--- Exercise passage Enclosed Below ---

I was curious whether it supported anything other than AWS, on self-hosted "serverless" setups. The components (Lambda, DynamoDB, HTTP API) seem like there would be compatible open-source implementations.
As a complete novice to the "serverless" concept, I found this:
https://www.serverless.com/framework/docs/providers/
> Serverless Framework is deploying your code to a cloud provider like AWS, Microsoft Azure, Google Cloud Platform, Apache OpenWhisk, Cloudflare Workers, or a Kubernetes-based solution like Kubeless.
Filtering for self-hosted, looks like these are what I should start studying:
Kubeless - https://kubeless.io/
OpenFaaS - https://www.openfaas.com/
This last one is very interesting for me, but apparently not yet supported by the Serverless Framework. https://forum.serverless.com/t/support-for-openfaas/3023
After I posted my comment, I was thinking that perhaps the main advantage of serverless is that it's not self-hosted. That's the "-less" part, I guess.

--- End of Enclosed Exercise passage ---

▸ **Actions to take**
1 - In the comment on serverless, which self-hosted option is described as not yet supported by the Serverless Framework?
2 - Which providers or solutions does the comment on serverless quote the Serverless Framework documentation as deploying code to? List every one.
3 - Write a continuation of the comment on serverless, picking up after its last sentence.

--- Given records Enclosed Below ---

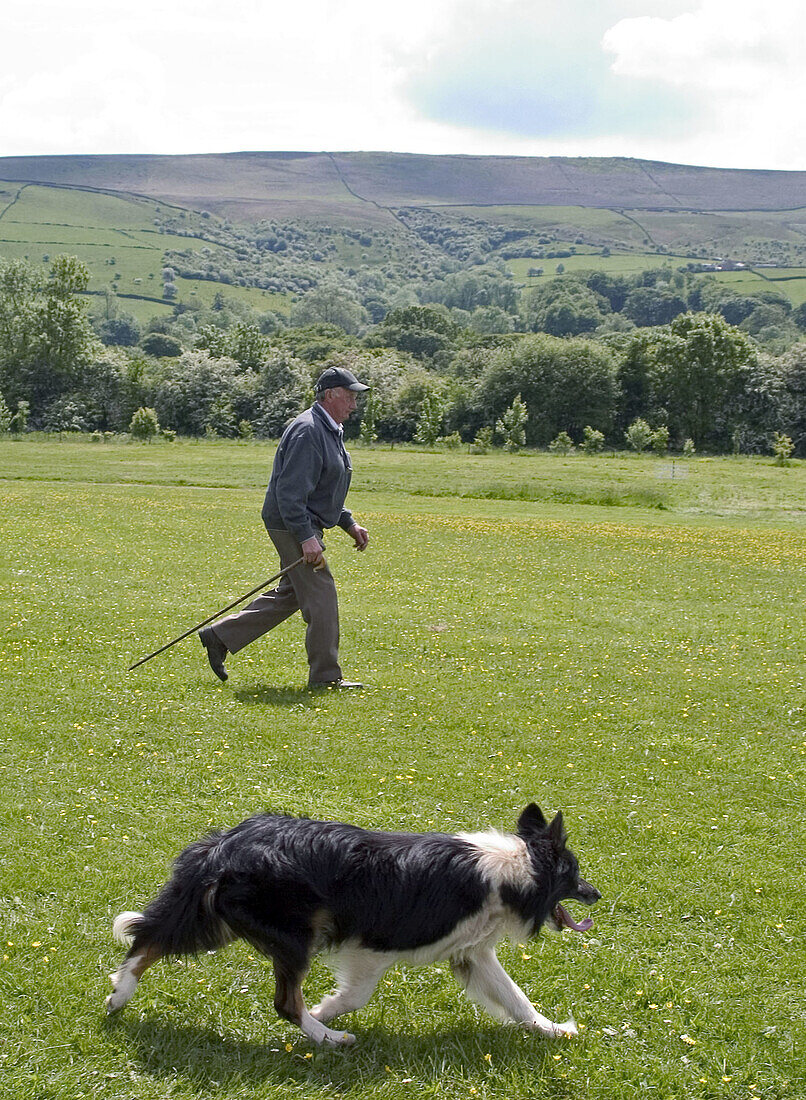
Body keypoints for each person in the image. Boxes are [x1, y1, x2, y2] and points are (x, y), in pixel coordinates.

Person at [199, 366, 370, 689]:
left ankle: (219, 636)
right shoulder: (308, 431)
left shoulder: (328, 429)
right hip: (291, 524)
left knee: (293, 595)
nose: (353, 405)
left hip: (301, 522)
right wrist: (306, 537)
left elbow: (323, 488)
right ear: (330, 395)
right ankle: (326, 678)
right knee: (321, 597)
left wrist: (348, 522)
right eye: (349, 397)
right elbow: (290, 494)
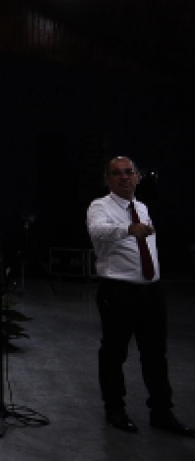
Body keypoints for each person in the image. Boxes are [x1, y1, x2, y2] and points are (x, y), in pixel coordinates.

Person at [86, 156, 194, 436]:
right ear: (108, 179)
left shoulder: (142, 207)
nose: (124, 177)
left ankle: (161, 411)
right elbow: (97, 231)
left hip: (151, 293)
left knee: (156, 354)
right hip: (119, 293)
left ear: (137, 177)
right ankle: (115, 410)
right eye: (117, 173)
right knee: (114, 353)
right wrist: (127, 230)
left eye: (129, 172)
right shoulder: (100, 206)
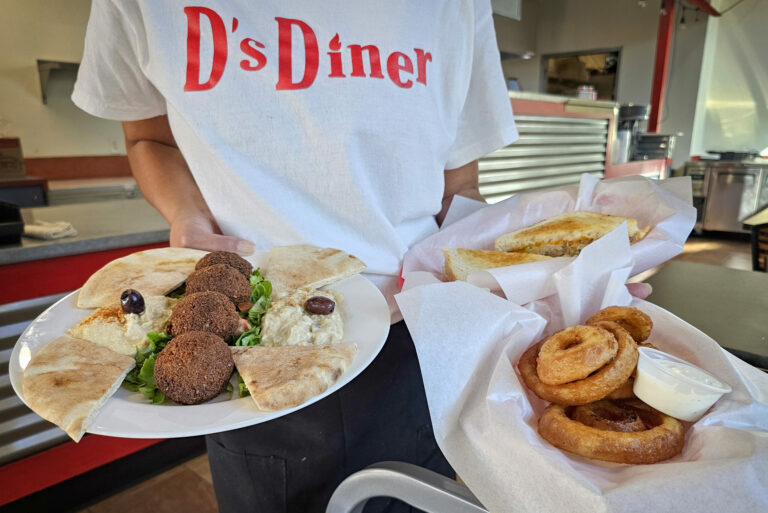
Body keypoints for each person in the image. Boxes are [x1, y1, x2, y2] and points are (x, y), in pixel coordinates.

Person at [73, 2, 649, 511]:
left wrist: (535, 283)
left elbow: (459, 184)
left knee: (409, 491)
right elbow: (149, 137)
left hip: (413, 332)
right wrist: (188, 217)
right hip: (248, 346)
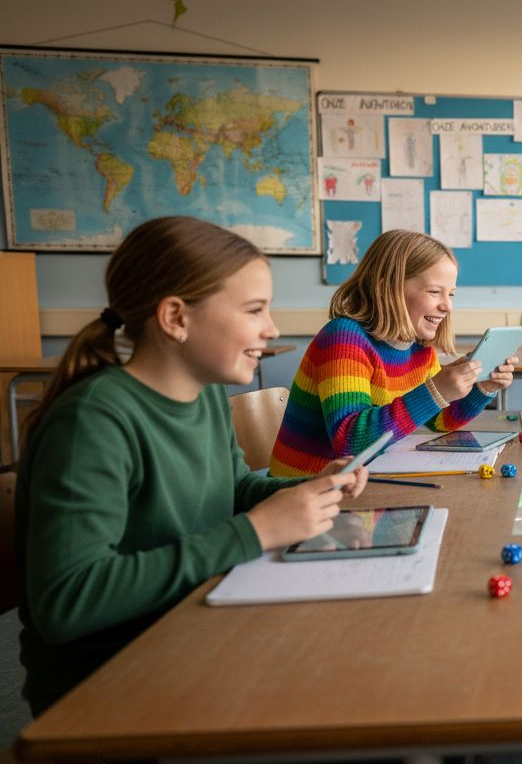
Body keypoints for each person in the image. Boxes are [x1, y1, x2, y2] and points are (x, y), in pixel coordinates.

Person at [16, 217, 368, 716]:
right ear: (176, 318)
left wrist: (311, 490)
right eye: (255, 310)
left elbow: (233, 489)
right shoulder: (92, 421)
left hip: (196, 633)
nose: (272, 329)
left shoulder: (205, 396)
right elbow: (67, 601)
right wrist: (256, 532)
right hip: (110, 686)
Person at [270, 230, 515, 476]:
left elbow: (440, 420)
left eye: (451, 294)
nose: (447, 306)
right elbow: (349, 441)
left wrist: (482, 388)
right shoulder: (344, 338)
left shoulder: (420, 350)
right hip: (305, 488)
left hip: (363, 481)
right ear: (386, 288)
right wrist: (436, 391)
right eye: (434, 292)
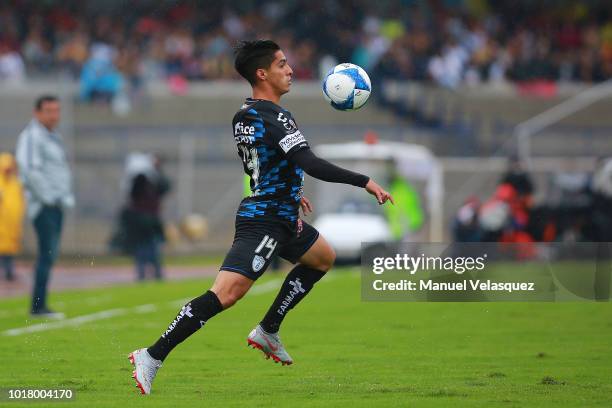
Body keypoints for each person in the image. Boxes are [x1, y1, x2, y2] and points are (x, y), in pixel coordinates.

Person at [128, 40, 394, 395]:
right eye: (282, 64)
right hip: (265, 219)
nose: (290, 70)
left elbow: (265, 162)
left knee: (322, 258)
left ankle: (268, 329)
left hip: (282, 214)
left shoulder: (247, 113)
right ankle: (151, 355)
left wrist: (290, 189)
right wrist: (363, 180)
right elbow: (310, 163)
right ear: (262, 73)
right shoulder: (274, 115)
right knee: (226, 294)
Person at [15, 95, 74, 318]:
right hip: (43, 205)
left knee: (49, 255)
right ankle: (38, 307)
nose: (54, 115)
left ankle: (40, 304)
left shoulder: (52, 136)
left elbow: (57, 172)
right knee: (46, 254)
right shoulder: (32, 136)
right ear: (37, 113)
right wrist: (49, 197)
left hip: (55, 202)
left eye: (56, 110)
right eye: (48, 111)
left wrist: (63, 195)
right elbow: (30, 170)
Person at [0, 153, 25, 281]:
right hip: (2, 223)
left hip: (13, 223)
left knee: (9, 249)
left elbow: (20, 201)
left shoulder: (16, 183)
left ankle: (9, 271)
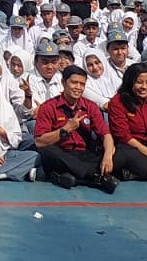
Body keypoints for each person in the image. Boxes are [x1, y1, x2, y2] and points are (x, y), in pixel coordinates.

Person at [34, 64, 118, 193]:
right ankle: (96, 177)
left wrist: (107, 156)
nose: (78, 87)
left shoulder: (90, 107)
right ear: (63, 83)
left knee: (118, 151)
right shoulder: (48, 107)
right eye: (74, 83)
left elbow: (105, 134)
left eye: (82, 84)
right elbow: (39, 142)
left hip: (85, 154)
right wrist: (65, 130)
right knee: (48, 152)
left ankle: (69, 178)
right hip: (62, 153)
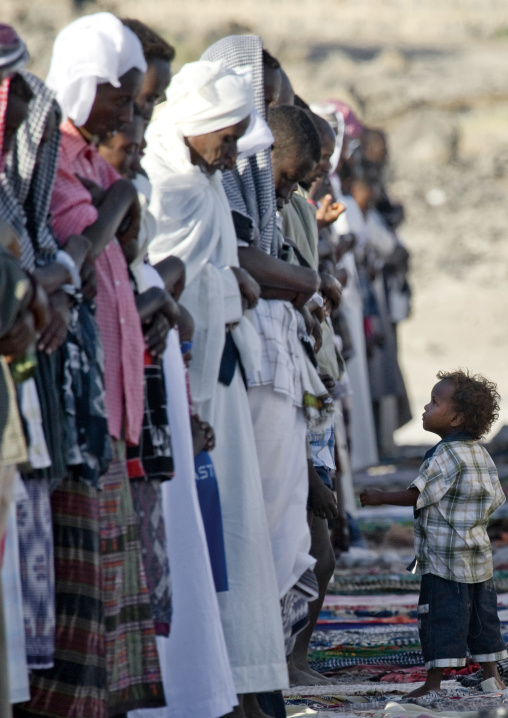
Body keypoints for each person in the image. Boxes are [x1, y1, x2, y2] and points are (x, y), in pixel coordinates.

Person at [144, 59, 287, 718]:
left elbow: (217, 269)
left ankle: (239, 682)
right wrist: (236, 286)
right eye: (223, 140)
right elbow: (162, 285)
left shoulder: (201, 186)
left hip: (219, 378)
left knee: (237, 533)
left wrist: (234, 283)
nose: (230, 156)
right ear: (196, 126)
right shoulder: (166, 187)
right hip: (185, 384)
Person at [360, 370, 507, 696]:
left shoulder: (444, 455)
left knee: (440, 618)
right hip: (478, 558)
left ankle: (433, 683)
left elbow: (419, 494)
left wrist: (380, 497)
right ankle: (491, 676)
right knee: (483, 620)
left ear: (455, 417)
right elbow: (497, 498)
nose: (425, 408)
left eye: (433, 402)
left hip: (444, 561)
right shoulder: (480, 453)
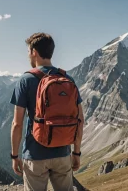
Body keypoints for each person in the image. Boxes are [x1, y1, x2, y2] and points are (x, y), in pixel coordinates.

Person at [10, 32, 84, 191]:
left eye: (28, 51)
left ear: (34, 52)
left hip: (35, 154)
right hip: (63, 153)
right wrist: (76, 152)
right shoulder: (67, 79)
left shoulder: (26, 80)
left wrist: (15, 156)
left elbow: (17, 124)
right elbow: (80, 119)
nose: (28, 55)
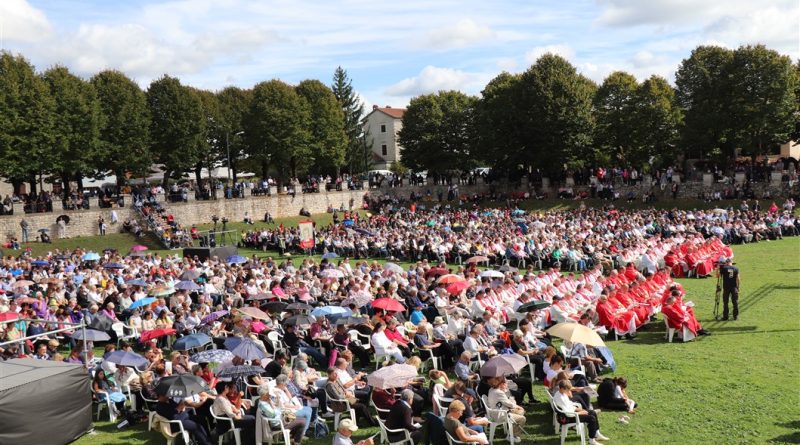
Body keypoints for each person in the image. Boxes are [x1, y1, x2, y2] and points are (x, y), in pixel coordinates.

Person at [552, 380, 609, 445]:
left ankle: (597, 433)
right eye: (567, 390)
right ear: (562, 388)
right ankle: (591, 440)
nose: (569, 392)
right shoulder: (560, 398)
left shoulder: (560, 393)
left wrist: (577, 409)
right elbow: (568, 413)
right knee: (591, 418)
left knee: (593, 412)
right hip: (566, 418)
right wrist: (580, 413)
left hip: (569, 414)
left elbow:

--- End of Enclosed Given records ---

▸ **Expected outputs**
1 - OpenFaaS

2 - AWS, Microsoft Azure, Google Cloud Platform, Apache OpenWhisk, Cloudflare Workers, Kubeless

3 -
> Running it yourself will not necessarily add any additional benefit and you will will have wasted time and effort getting this entire set of complex infrastructure setup before you have developed any application code to actually solve business problems.
I see.. The use cases I'm thinking of are small to midsize companies, as well as tiny startups, so their needs are not that complex. I'm also interested in local development environment for serverless, so that's why I was curious about open-source, self-hosted services that are compatible or feature-similar to a limited subset of AWS.
All to get the often-vapor feature of 'scalability'. And it seems believable because these frameworks are so heavy, they run like slugs and need to scale almost immediately.
{old guy rant} In the old days, we got 1200 queries per second from our stock quote server, on a pathetic single-processor server with 12MB RAM. Didn't need to scale, not for 5 years.